**The data**
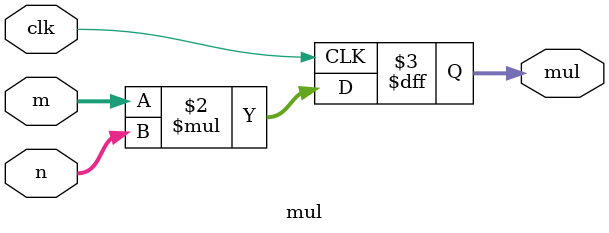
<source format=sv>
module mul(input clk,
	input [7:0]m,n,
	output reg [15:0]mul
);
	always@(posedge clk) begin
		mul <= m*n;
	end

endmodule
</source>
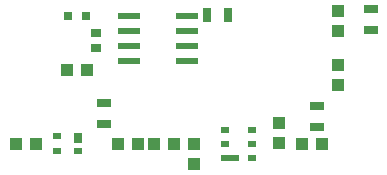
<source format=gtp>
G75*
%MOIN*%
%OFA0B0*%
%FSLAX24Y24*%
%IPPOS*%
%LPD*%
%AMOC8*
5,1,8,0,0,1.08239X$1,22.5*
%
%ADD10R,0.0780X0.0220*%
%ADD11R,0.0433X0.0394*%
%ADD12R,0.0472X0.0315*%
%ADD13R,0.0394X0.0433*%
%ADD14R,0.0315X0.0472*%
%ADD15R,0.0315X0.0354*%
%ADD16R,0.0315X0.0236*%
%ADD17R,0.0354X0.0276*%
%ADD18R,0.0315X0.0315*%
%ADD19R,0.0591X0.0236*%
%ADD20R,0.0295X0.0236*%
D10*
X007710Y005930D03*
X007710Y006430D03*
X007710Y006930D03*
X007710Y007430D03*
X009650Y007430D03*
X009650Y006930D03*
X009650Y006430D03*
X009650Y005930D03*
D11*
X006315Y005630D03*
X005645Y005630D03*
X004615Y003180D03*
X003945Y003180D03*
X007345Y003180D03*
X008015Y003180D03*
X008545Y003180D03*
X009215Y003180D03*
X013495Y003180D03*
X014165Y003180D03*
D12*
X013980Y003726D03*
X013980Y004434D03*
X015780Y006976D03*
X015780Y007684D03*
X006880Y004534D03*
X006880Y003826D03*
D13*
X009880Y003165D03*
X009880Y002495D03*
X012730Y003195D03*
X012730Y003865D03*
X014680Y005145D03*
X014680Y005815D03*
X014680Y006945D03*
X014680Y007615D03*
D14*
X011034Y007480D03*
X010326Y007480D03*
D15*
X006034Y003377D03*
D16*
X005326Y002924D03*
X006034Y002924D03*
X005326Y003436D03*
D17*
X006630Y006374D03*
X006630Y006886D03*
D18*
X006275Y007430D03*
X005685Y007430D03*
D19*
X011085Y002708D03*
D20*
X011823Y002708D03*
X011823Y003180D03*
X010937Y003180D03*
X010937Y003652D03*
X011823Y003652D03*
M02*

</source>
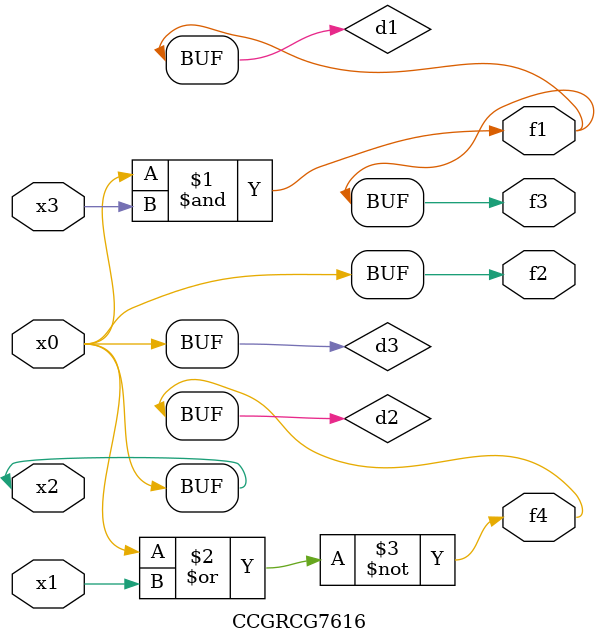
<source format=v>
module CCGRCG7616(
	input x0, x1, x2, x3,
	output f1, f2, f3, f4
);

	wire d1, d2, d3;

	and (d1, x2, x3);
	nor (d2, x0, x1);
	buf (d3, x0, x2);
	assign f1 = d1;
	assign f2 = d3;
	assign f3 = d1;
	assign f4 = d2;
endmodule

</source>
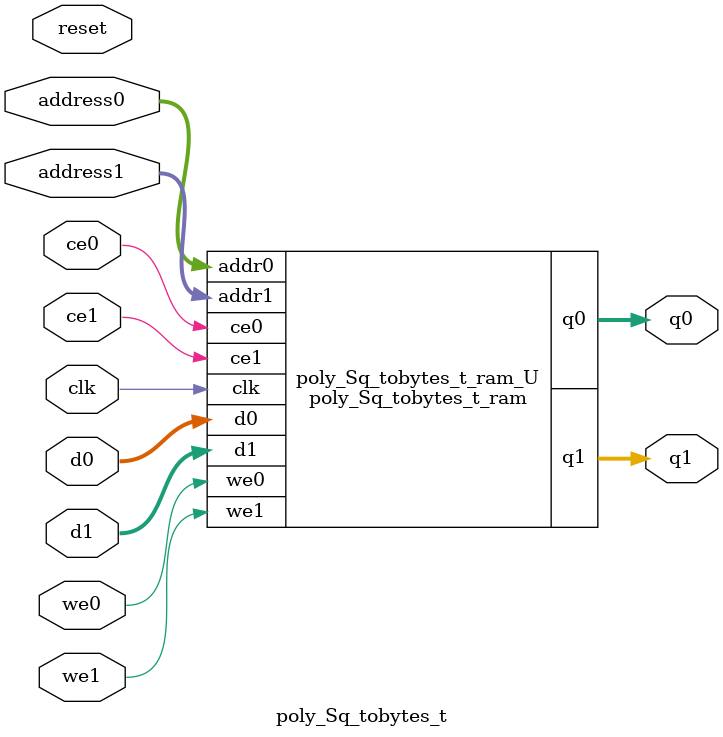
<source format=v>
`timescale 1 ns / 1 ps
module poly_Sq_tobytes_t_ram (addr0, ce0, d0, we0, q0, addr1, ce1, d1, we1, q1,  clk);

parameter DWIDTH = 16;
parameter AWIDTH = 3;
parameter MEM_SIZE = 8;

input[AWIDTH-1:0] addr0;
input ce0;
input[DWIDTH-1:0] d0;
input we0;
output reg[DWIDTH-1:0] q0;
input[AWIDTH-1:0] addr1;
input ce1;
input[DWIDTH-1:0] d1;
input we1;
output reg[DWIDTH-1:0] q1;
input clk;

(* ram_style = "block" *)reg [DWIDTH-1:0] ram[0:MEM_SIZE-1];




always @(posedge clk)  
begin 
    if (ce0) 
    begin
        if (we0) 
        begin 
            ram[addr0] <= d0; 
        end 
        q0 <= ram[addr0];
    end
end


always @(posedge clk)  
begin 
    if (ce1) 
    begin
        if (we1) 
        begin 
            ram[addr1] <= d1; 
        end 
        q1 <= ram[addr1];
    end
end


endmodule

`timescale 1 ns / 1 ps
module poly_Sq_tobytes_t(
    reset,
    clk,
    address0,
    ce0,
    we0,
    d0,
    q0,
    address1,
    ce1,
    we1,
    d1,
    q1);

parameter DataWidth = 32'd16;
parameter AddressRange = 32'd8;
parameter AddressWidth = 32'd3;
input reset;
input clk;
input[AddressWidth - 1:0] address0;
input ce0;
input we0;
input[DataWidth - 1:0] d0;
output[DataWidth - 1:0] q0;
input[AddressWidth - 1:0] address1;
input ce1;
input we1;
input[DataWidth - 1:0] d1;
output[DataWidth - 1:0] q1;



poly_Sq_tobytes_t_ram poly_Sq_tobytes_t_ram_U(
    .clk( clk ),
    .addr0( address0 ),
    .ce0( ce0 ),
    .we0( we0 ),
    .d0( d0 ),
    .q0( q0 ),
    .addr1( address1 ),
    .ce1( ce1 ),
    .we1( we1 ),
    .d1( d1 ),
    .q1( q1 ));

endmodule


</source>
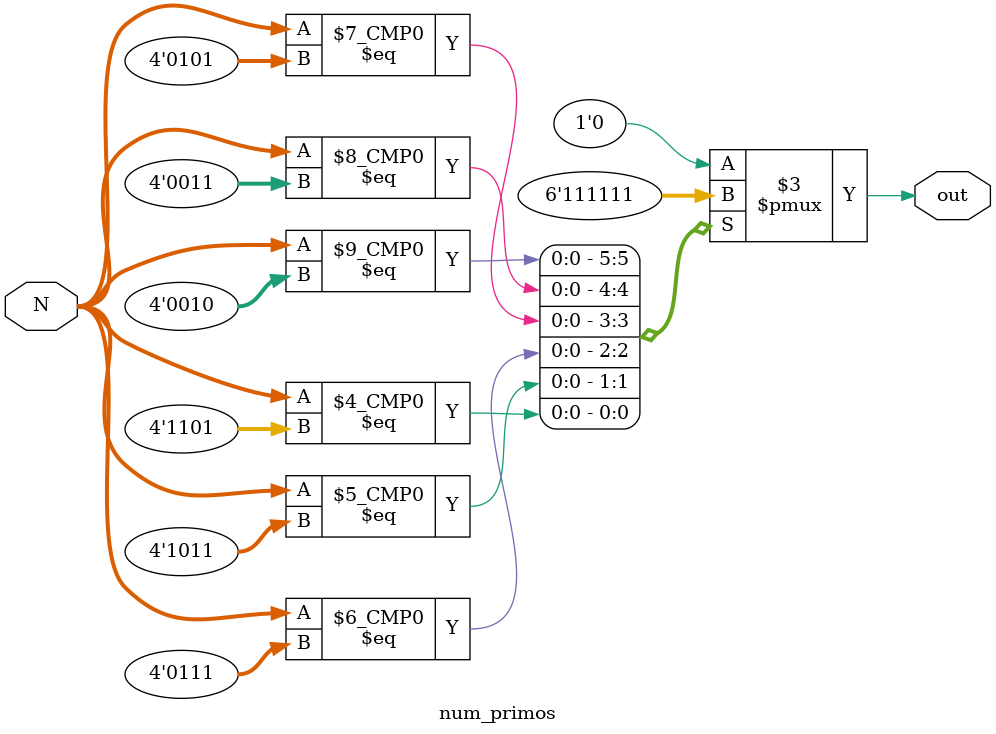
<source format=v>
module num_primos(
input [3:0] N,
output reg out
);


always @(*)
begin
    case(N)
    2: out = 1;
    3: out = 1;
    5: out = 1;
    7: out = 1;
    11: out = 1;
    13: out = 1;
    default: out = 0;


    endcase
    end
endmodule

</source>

**What is required**
With pictures left out, repeat exactly the lines from the line bearing "wire d1, d2, d3;" through the final line of the records above.

**Result**
	wire d1, d2, d3;

	and (d1, x2, x3);
	nor (d2, x0, x1);
	buf (d3, x0, x2);
	assign f1 = d1;
	assign f2 = d3;
	assign f3 = d1;
	assign f4 = d2;
endmodule

</source>
<source format=v>
`timescale 1 ns / 1 ps
module poly_Sq_tobytes_t_ram (addr0, ce0, d0, we0, q0, addr1, ce1, d1, we1, q1,  clk);

parameter DWIDTH = 16;
parameter AWIDTH = 3;
parameter MEM_SIZE = 8;

input[AWIDTH-1:0] addr0;
input ce0;
input[DWIDTH-1:0] d0;
input we0;
output reg[DWIDTH-1:0] q0;
input[AWIDTH-1:0] addr1;
input ce1;
input[DWIDTH-1:0] d1;
input we1;
output reg[DWIDTH-1:0] q1;
input clk;

(* ram_style = "block" *)reg [DWIDTH-1:0] ram[0:MEM_SIZE-1];




always @(posedge clk)  
begin 
    if (ce0) 
    begin
        if (we0) 
        begin 
            ram[addr0] <= d0; 
        end 
        q0 <= ram[addr0];
    end
end


always @(posedge clk)  
begin 
    if (ce1) 
    begin
        if (we1) 
        begin 
            ram[addr1] <= d1; 
        end 
        q1 <= ram[addr1];
    end
end


endmodule

`timescale 1 ns / 1 ps
module poly_Sq_tobytes_t(
    reset,
    clk,
    address0,
    ce0,
    we0,
    d0,
    q0,
    address1,
    ce1,
    we1,
    d1,
    q1);

parameter DataWidth = 32'd16;
parameter AddressRange = 32'd8;
parameter AddressWidth = 32'd3;
input reset;
input clk;
input[AddressWidth - 1:0] address0;
input ce0;
input we0;
input[DataWidth - 1:0] d0;
output[DataWidth - 1:0] q0;
input[AddressWidth - 1:0] address1;
input ce1;
input we1;
input[DataWidth - 1:0] d1;
output[DataWidth - 1:0] q1;



poly_Sq_tobytes_t_ram poly_Sq_tobytes_t_ram_U(
    .clk( clk ),
    .addr0( address0 ),
    .ce0( ce0 ),
    .we0( we0 ),
    .d0( d0 ),
    .q0( q0 ),
    .addr1( address1 ),
    .ce1( ce1 ),
    .we1( we1 ),
    .d1( d1 ),
    .q1( q1 ));

endmodule


</source>
<source format=v>
module num_primos(
input [3:0] N,
output reg out
);


always @(*)
begin
    case(N)
    2: out = 1;
    3: out = 1;
    5: out = 1;
    7: out = 1;
    11: out = 1;
    13: out = 1;
    default: out = 0;


    endcase
    end
endmodule

</source>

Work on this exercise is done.